Il est de bon ton, depuis quelques années, quel que soit l'interlocuteur par ailleurs, de critiquer ou de mettre en cause les responsables politiques. J'ai tendance à penser que les citoyens de notre pays ont les politiques qu'ils méritent.
Notre société connaît une période de profondes mutations. Les habitudes cycliques observées depuis quelques générations appartiennent désormais au passé. Ces mutations sont d'ordre économique, climatique et interviennent à l'échelle planétaire. Raisonner comme si nous étions dans le même monde qu'après les accords de Yalta n'a pas de sens. Les Bric - Brésil, Russie, Inde, Chine - et l'Afrique ont envie d'avoir leur part du gâteau planétaire : c'est logique et normal. Tout cela chamboule d'une certaine manière une partie de nos certitudes. On pointe souvent le rôle des économistes et l'absence de pensée politique. Il se trouve que, dans les siècles précédents, les économistes talentueux étaient en même temps philosophes. Les pensées philosophiques du XIXe et du XXe siècles sont à mon sens toujours valables aujourd'hui. Les critères économiques, eux, ont évolué. Faudrait-il pour autant s'abstenir non pas de repenser mais de regarder avec un oeil neuf ce que disaient les grands philosophes qui nous ont précédés ? À l'évidence, non.
Chacun connaît la réalité de l'utilisation des finances mondiales aujourd'hui. Sur l'ensemble des échanges boursiers, seuls 10 % peut-être s'appuient sur des investissements pour soutenir l'activité économique. Le reste appartient au domaine spéculatif. L'association que vous présidez avait-elle prévu la crise financière de 2008 ? Tout ce qui a été prévu et imaginé, pour autant que c'était nécessaire, n'était certainement pas suffisant. Un bilan est souhaitable pour nous prémunir des risques d'un nouveau krach. La bourse de Paris connaît actuellement une envolée spéculative ; il est en train de se créer une bulle spéculative dont les conséquences s'annoncent aussi redoutables que dramatiques.

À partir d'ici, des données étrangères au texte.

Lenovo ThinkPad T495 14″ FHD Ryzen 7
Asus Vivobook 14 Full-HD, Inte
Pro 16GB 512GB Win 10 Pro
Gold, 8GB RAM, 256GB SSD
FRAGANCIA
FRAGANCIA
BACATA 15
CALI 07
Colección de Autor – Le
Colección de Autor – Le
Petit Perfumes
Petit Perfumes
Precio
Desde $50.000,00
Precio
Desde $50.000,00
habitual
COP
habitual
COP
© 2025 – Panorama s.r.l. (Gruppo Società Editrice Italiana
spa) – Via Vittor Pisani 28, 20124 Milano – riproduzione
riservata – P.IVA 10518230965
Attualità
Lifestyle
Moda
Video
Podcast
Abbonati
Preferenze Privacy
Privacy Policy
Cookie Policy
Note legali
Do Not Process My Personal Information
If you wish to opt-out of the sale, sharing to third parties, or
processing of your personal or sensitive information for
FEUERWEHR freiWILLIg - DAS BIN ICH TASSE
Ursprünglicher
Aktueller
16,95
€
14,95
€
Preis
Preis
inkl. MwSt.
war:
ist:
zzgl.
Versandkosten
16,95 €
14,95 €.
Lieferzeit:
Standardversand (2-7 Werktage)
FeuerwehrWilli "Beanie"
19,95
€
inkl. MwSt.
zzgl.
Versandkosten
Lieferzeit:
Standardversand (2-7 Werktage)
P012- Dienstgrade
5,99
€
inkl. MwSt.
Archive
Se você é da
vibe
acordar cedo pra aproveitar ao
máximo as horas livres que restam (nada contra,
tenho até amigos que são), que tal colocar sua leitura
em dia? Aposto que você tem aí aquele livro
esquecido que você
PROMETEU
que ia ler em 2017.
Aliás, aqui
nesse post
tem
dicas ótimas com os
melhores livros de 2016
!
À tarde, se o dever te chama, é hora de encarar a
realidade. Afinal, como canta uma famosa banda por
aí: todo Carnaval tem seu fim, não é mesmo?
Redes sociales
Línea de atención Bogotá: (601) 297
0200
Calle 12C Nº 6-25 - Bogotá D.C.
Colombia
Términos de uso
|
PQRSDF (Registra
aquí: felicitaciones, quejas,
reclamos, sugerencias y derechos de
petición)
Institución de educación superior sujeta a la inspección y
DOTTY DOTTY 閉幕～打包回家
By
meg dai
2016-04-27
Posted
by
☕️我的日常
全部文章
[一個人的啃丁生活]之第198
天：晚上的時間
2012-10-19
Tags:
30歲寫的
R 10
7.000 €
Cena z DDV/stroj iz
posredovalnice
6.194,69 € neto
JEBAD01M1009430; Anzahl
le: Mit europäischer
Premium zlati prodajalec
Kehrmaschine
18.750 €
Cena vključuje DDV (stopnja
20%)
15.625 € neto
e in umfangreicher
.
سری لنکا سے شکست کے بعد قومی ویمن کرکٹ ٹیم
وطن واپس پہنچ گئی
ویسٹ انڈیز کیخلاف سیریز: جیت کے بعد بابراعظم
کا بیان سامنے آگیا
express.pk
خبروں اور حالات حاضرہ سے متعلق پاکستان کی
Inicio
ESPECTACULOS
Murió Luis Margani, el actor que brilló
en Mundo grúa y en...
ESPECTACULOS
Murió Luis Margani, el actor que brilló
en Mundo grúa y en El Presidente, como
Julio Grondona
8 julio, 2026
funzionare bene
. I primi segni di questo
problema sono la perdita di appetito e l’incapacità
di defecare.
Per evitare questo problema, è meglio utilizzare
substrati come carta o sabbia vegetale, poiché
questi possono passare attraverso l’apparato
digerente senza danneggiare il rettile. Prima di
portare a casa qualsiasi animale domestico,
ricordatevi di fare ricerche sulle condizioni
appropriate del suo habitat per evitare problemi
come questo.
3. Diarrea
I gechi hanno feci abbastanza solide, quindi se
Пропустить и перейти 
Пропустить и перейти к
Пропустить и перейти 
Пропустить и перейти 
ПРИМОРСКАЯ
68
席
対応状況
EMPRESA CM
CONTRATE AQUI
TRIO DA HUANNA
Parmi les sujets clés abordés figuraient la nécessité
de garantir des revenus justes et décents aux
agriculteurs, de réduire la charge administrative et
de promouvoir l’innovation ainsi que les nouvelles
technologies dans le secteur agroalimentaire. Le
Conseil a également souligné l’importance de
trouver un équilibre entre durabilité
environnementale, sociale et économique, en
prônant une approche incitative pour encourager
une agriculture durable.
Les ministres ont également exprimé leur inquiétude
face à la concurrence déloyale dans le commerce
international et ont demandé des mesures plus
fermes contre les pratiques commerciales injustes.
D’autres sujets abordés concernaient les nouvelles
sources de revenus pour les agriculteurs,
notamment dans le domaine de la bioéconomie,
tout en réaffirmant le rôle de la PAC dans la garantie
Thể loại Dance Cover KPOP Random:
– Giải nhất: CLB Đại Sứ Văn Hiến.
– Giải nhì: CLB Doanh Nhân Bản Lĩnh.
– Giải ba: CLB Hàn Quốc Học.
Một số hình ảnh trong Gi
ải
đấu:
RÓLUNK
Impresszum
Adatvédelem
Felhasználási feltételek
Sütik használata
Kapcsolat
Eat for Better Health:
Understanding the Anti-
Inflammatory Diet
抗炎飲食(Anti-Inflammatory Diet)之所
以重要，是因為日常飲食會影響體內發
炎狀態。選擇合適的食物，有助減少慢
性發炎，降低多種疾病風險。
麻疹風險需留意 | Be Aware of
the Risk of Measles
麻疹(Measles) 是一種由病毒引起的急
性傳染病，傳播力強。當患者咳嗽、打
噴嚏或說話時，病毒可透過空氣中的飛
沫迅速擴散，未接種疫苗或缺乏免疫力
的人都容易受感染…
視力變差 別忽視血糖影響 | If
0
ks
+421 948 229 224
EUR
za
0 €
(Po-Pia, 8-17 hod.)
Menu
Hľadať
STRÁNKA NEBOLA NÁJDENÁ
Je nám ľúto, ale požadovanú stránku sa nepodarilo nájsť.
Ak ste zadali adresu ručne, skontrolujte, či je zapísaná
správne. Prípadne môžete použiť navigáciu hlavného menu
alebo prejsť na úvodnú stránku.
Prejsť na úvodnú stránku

J'ai pris connaissance d'une note de veille que Futuribles a publiée le 23 janvier 2012 : depuis vingt ans, au sein des pays membres de l'OCDE, les 10 % les plus riches de la population ont vu leur pouvoir d'achat augmenter, les 10 % les plus pauvres leur pouvoir d'achat diminuer. Nombre d'économistes sont sur cette ligne. N'avez-vous pas le sentiment que de telles inégalités, entre les pays ou sur un même territoire, constituent un frein à la croissance ? De mon point de vue, l'égalité est source de croissance, l'inégalité de décroissance. C'est un vrai sujet qui devrait concerner chacune et chacun d'entre nous.